А как от него можно было держаться подальше, когда, подавая ей шубу, спросил в самое ухо, почти касаясь губами: «Ну что? Письмо с вами?» Она еле заметно кивнула.

Много раз потом вспоминала этот кивок, поражаясь тому, что не удивилась, не растерялась: просто легкий наклон головы — и цепь сомкнулась.

Потом Кирьянов исчез надолго, лишь мелькал где-то в отдалении и совсем не рвался продолжить прежде демонстративно близкие отношения. Но он свое дело сделал: теперь она чувствовала себя звеном какой-то огромной цепи.

Да, надо было зачем-то заглянуть в шкаф. Для этого придется встать, но только очень осторожно. Три или четыре года тому назад она на рассвете, бредя в туалет (теперь это случалось несколько раз за ночь), споткнулась о коврик, которыми Олимпиада устлала коридор, чтобы реже мыть, и упала, невыносимая боль, беспамятство. Перелом шейки бедра — страшный сон всех старух. После операции две недели пролежала в палате клиники на Пироговке. Больше гноящегося шва, больше храпа соседок мучило желание закурить, и как только разрешили вставать, отправилась на лестничную клетку, откуда тянуло невыразимо приятным запахом прогорклого холодного табака. Там, стоя у замызганной, давно не чищенной урны, медленно затягиваясь, смотрела на крыши домов, на мелкий дождь, на старинные флигели клиники. И какая-то тайная радость проникала в душу. Она прислушалась к себе: нет, радость не была связана с тем, что пронесло, выжила, эту радость она уже испытала, очнувшись после наркоза в палате с высоченным, как в Сарапульской гимназии, потолком, это была другая радость, да и не радость даже, а ощущение НЕОДИНОЧЕСТВА. Это было странно: в больнице навещала лишь Олимпиада, которая все больше болтала с соседками и нагло объявила себя тетей. Приходилось подыгрывать — «на вы» и «Олимпиада Викентьевна», а куда денешься, от этой ведьмы зависело выздоровление, и даже ее протертая постная еда была лучше вонючей больничной баланды. Раза два забежала Нинка. Как всегда, в каком-то турецком тюрбане и лицо чуть лоснится, Нинка всю жизнь каждое утро протирала лицо первой мочой. Наверное, правильно делала, потому что, несмотря на уже старческую мосластость фигуры, лицо все-таки не «тянуло» на восемьдесят, а так — лет на шестьдесят. После смерти Ванечки Нинка еще два раза выходила замуж, но, к сожалению, лимит ее везения был исчерпан. Оба мужа как-то торопливо уходили в мир иной, не обременяя Нинку своими болезнями и страданиями ухода.

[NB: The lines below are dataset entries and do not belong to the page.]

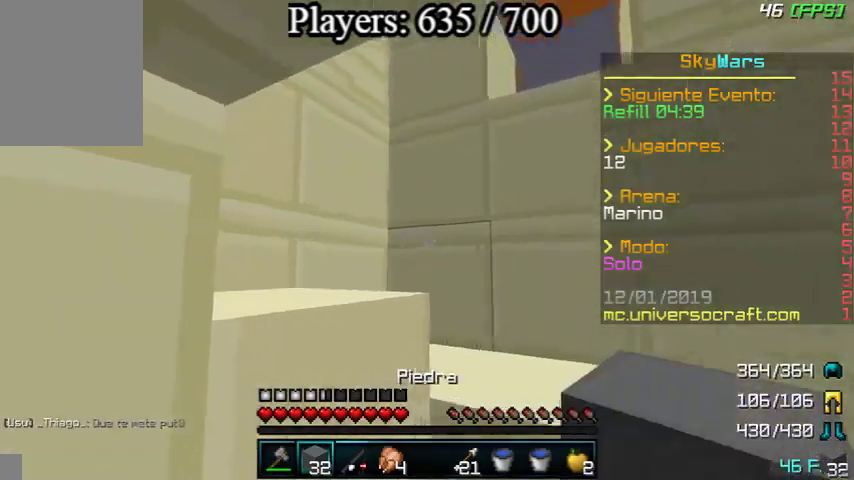
{"keys": ["d"], "mouse": [], "events": [[367, "w", "up"]]}
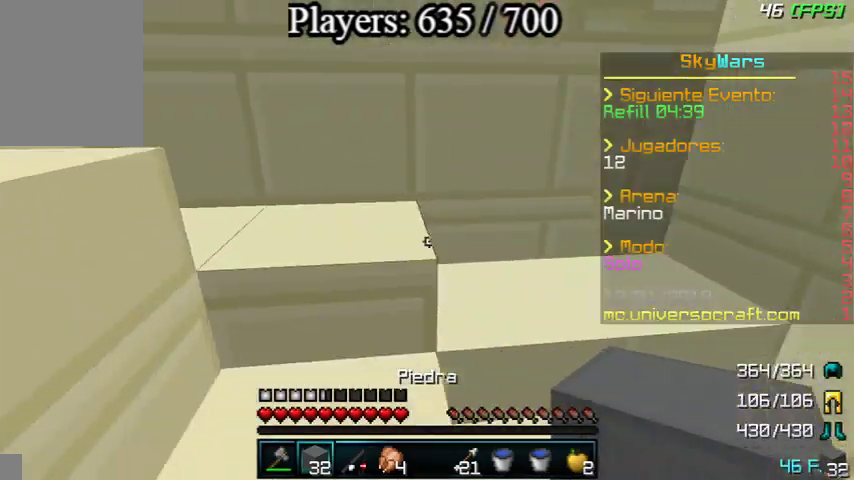
{"keys": ["d", "w"], "mouse": [], "events": [[67, "w", "down"], [267, "d", "up"], [333, "mouse_left", "down"], [433, "mouse_left", "up"], [467, "d", "down"]]}
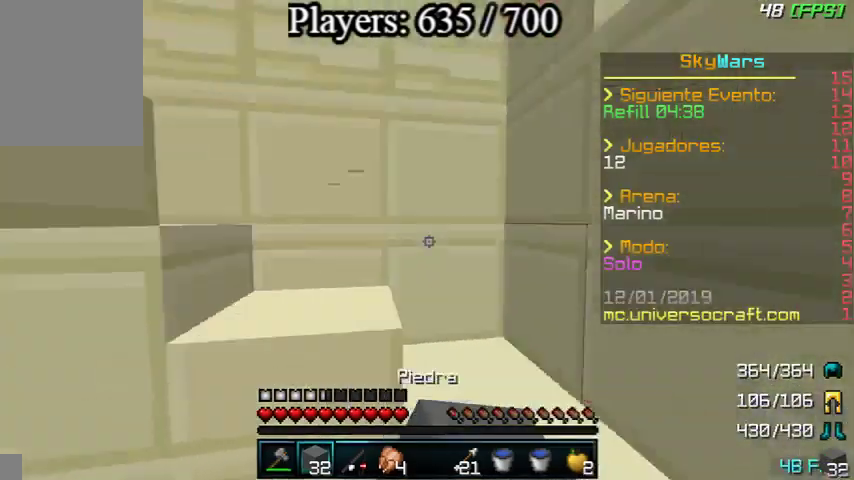
{"keys": ["w"], "mouse": [], "events": [[367, "d", "up"]]}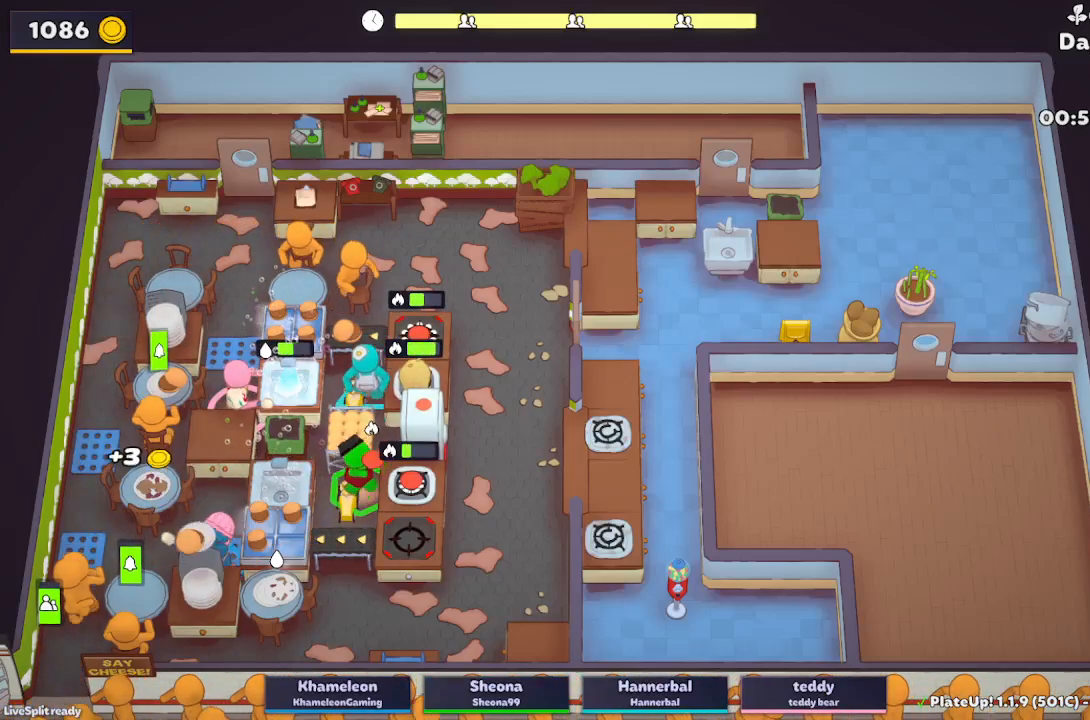
Gameplay with a controller (Xbox layout); each line is a JSON object with the inputs held at the frame after it (dt_ms = milliseconds from this image to that frame). "button_events" lists button changes between this image and that frame as [ms after this image, input, new state], when the widget could be followed in between (sticks are given only as held states). Not read: L2 L3 R3 right_stick.
{"dt_ms": 500, "buttons": [], "left_stick": "center", "button_events": [[317, "A", "down"], [433, "A", "up"]]}
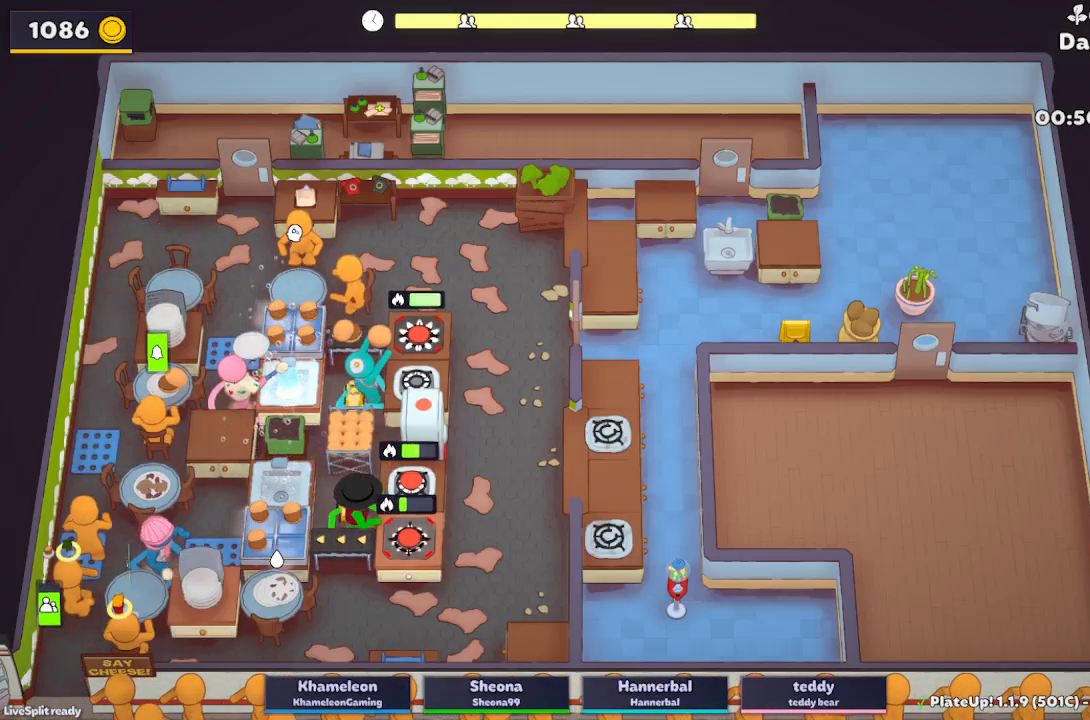
{"dt_ms": 500, "buttons": ["A"], "left_stick": "down-left", "button_events": [[250, "A", "down"], [383, "A", "up"], [500, "A", "down"]]}
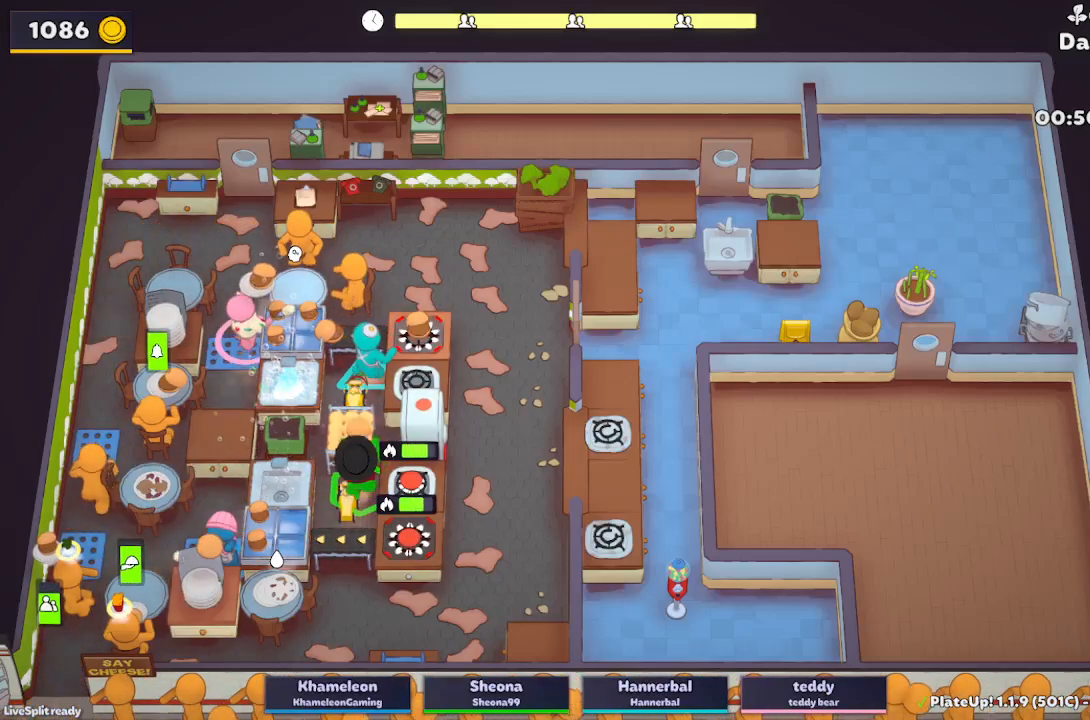
{"dt_ms": 500, "buttons": [], "left_stick": "center", "button_events": [[133, "A", "up"], [300, "A", "down"], [433, "A", "up"]]}
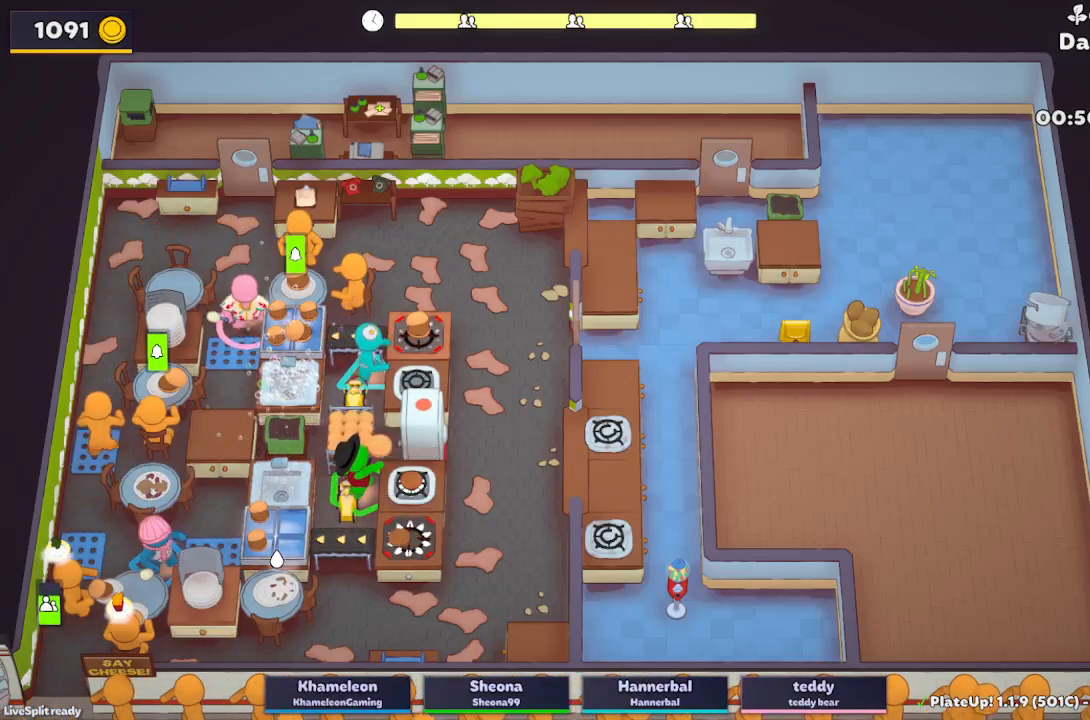
{"dt_ms": 500, "buttons": [], "left_stick": "center", "button_events": [[367, "A", "down"], [467, "A", "up"]]}
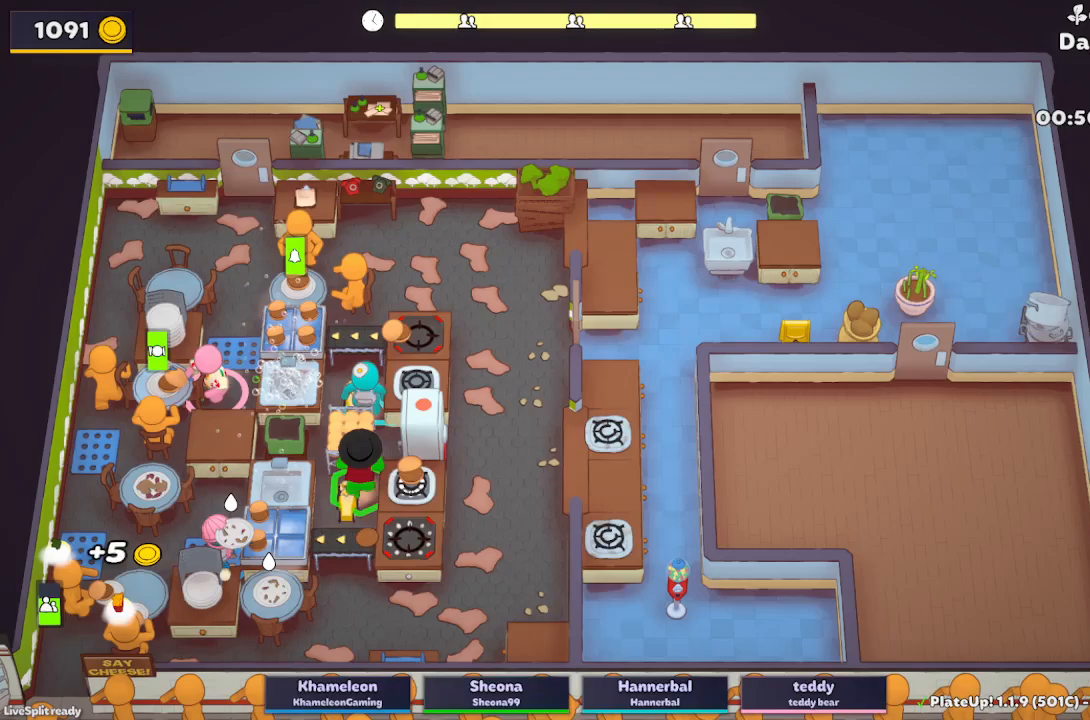
{"dt_ms": 500, "buttons": ["R1"], "left_stick": "up", "button_events": [[317, "A", "down"], [350, "R1", "down"], [400, "A", "up"]]}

Нинка была родной и во всем осталась прежней. Тут же за час подружилась с заведующим отделением — румяным мальчишкой, которого она боялась и стеснялась, впрочем, с некоторых пор ей все стали казаться слишком молодыми для своих должностей и постов. А Нинка называла его ласково — Митенька и дала понять, что ее подруга оказалась здесь лишь только потому, что «шла по „скорой“, иначе конечно же лежала бы в отдельной палате в Кунцеве». А она была рада, что не в отдельной, потому что училась у соседок мужеству, да и у персонала клиники не было той заученной ледяной доброжелательности, с которой она хорошо познакомилась, когда Детка с инфарктом лежал в Барвихе. Здесь могли наорать, но и просидеть долгие часы рядом, держа за руку и бормоча ласковые бессмысленные слова. Здесь сквозь пальцы смотрели на курение пациенток на лестнице, потому что понимали: мучения от воздержания хуже вреда от папирос.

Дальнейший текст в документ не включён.